▶ **Work to complete**:
[A] In the forum thread about checking whether a Python variable is a built-in type, which Python version was the author of Answer 4 using?
[B] Carry on the forum thread about checking whether a Python variable is a built-in type, picking up right after its final sentence.

[Opening Study text section]

Determine if Python variable is an instance of a built-in type

Question

I need to determine if a given Python variable is an instance of native type: str, int, float, bool, list, dict and so on. Is there elegant way to doing it?

Or is this the only way:

if myvar in (str, int, float, bool):
    # do something

Answer 1

From the inspect module:

inspect.isbuiltin(object)

Return True if the object is a built-in function or a bound built-in method.

Answer 2

I found a weird way as follows:

def isBuiltin(obj):
    if type(obj)!=str and 'at 0x' in repr(obj):
        # XXclass at 0x.... or XXobject
        return False
    return True

Answer 3

The question asks to check for non-class types. These types don't have a __dict__ member (You could also test for __repr__ member, instead of checking for __dict__) Other answers mention to check for membership in types.__dict__.values(), but some of the types in this list are classes.

def isnonclasstype(val):
    return getattr(val,"__dict__", None) != None

a=2
print( isnonclasstype(a) )

a="aaa"
print( isnonclasstype(a) )

a=[1,2,3]
print( isnonclasstype(a) )

a={ "1": 1, "2" : 2 }
print( isnonclasstype(a) )

class Foo:
    def __init__(self):
        pass

a = Foo()
print( isnonclasstype(a) )

gives me:

> python3 t.py
False
False
False
False
True
> python t.py
False
False
False
False
True

Answer 4

It's 2020, I'm on python 3.7, and none of the existing answers worked for me. What worked instead is the builtins module. Here's how:

import builtins
type(your_object).__name__ in dir(builtins)

Answer 5

you can access all these types by types module:

`builtin_types = [ i for i in  types.__dict__.values() if isinstance(i, type)]`

as a reminder, import module types first

def isBuiltinTypes(var):
    return type(var) in types.__dict__.values() and not isinstance(var, types.InstanceType)

Answer 6

For me the best option is:

allowed_modules = set(['numpy'])
def isprimitive(value):
  return not hasattr(value, '__dict__') or \
  value.__class__.__module__ in allowed_modules

This fix when value is a module and value.__class__.__module__ == '__builtin__' will fail.

Answer 7

The best way to achieve this is to collect the types in a list of tuple called primitiveTypes and:

if isinstance(myvar, primitiveTypes): ...

The types module contains collections of all important types which can help to build the list/tuple.

Works since Python 2.2

Answer 8

This is an old question but it seems none of the answers actually answer the specific question: "(How-to) Determine if Python variable is an instance of a built-in type". Note that it's not "[...] of a specific/given built-in type" but of a.

[Closing Study text section]
[Opening Data to examine section]

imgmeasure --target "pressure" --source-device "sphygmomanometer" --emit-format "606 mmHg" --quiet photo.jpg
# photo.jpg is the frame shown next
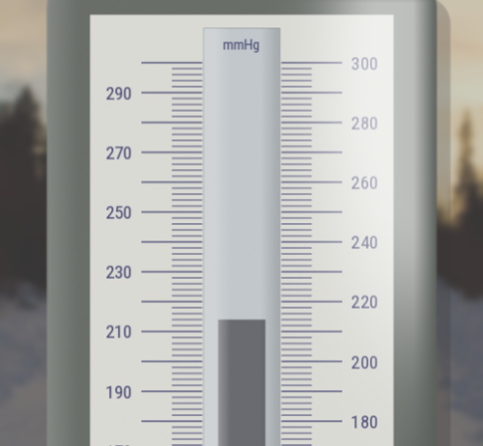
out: 214 mmHg
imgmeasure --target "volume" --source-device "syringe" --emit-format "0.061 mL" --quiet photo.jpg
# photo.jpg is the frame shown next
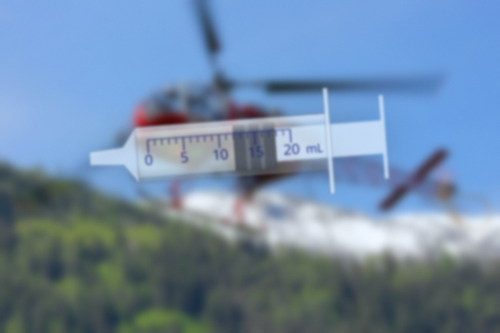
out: 12 mL
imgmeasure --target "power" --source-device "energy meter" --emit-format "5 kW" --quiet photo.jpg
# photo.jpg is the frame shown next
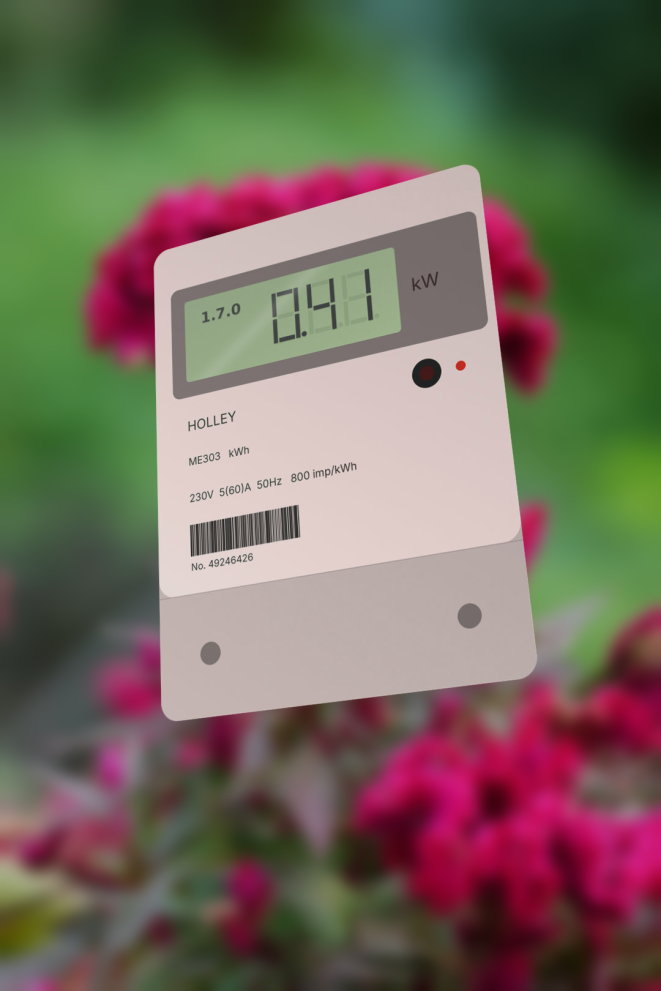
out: 0.41 kW
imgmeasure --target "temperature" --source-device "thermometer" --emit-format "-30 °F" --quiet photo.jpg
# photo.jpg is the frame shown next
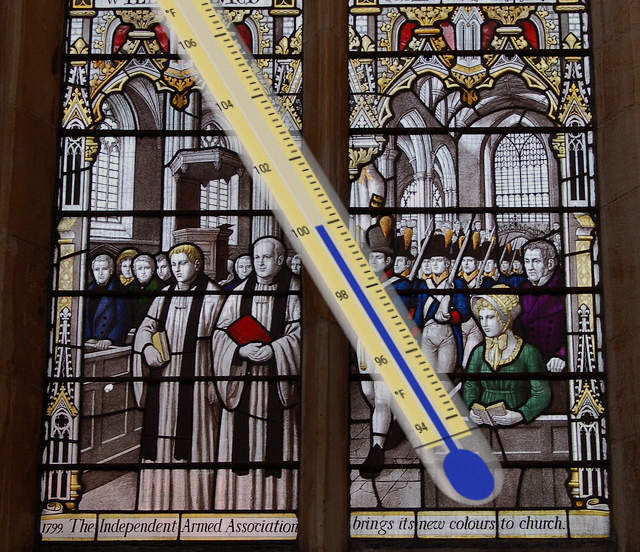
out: 100 °F
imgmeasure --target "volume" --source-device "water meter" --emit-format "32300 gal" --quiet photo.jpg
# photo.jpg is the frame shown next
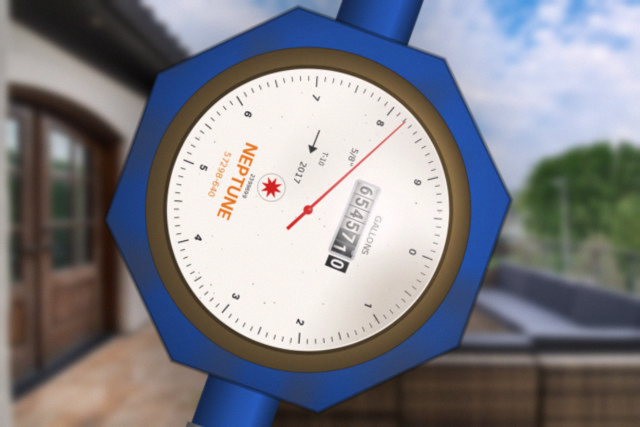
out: 6545708.2 gal
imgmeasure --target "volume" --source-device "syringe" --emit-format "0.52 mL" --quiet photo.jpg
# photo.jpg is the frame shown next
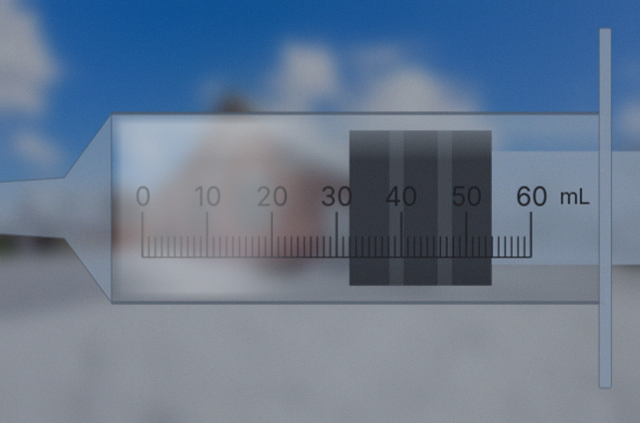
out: 32 mL
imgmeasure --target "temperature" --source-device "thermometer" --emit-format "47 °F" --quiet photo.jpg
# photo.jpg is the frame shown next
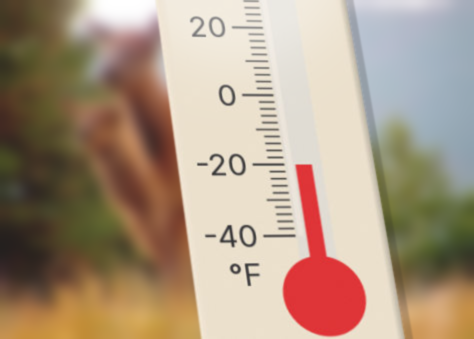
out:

[Closing Data to examine section]

▶ **Results in order**:
[A] Python 3.7

[B]
The proper way to determine if a given object is an instance of a buil-in type/class is to check if the type of the object happens to be defined in the module __builtin__.

def is_builtin_class_instance(obj):
    return obj.__class__.__module__ == '__builtin__'

Warning: if obj is a class and not an instance, no matter if that class is built-in or not, True will be returned since a class is also an object, an instance of type (i.e. AnyClass.__class__ is type).

Answer 9

building off of S.Lott's answer you should have something like this:

from simplejson import JSONEncoder

class JSONEncodeAll(JSONEncoder):
  def default(self, obj):
    try:
      return JSONEncoder.default(self, obj)
    except TypeError:
      ## optionally
      # try:
      #   # you'd have to add this per object, but if an object wants to do something
      #   # special then it can do whatever it wants
      #   return obj.__json__()
      # except AttributeError:
      ##

      # ...do whatever you are doing now...
      # (which should be creating an object simplejson understands)

to use:

>>> json = JSONEncodeAll()

>>> json.encode(myObject)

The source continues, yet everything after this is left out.